Below are entries. Pull out all lines containing "tiết".

Supplied entries:
= = =
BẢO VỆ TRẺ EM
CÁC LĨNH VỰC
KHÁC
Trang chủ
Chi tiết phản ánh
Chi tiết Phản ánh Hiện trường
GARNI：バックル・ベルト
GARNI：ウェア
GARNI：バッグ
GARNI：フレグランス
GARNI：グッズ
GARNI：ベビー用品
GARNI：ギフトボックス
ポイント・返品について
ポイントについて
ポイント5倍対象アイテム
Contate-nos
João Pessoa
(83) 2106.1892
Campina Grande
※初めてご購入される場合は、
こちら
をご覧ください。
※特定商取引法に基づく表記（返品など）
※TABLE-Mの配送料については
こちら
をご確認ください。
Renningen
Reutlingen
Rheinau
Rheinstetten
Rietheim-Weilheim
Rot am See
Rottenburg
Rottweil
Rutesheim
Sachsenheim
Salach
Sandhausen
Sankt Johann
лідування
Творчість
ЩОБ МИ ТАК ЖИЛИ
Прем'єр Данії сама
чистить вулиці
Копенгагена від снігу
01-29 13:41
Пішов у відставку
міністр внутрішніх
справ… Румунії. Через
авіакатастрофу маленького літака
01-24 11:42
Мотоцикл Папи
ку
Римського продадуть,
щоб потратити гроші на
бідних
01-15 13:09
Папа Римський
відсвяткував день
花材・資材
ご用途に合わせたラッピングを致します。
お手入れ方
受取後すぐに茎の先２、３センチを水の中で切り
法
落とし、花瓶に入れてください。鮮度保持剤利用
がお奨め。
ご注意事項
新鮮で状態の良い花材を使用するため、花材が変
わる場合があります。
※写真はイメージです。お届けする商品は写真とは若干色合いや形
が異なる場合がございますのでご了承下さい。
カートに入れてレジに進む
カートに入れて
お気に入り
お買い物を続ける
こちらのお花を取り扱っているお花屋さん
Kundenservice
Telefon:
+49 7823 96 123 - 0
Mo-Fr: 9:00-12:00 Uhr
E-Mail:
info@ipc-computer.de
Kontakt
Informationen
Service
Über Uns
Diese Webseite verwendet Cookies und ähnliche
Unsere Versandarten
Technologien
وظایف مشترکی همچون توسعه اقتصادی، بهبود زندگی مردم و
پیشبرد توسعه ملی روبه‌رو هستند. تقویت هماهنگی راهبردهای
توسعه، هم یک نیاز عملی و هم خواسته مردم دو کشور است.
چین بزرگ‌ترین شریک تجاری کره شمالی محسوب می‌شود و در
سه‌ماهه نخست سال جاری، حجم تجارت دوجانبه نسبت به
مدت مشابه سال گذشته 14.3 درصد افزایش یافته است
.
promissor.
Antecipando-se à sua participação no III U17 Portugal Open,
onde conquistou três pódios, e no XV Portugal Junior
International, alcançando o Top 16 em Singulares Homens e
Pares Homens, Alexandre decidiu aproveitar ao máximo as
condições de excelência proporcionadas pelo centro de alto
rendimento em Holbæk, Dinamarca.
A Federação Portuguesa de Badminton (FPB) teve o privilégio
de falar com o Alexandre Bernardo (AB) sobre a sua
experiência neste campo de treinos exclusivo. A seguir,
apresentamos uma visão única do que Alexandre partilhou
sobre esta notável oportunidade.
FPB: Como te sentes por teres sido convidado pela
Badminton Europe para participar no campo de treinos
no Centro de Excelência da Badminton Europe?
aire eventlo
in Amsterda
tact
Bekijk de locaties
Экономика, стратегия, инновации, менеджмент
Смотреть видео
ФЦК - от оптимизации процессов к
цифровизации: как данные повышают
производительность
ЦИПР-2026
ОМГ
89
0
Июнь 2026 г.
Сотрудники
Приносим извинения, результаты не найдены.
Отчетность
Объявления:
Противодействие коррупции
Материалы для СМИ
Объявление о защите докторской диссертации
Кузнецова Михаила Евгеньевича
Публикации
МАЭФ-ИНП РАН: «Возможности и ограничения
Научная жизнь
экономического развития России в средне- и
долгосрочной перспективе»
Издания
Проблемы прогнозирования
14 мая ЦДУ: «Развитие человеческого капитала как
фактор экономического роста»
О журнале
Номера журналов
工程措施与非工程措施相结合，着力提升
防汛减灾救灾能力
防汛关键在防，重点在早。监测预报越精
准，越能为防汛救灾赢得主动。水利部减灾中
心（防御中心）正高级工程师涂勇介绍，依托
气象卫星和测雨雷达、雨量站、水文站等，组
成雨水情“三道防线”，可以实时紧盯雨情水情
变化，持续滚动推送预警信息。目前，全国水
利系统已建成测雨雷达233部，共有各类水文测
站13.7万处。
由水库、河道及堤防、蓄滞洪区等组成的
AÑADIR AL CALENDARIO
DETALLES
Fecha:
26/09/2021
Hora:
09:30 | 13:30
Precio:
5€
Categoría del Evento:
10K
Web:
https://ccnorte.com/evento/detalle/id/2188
= = =
Response area:
Chi tiết phản ánh
Chi tiết Phản ánh Hiện trường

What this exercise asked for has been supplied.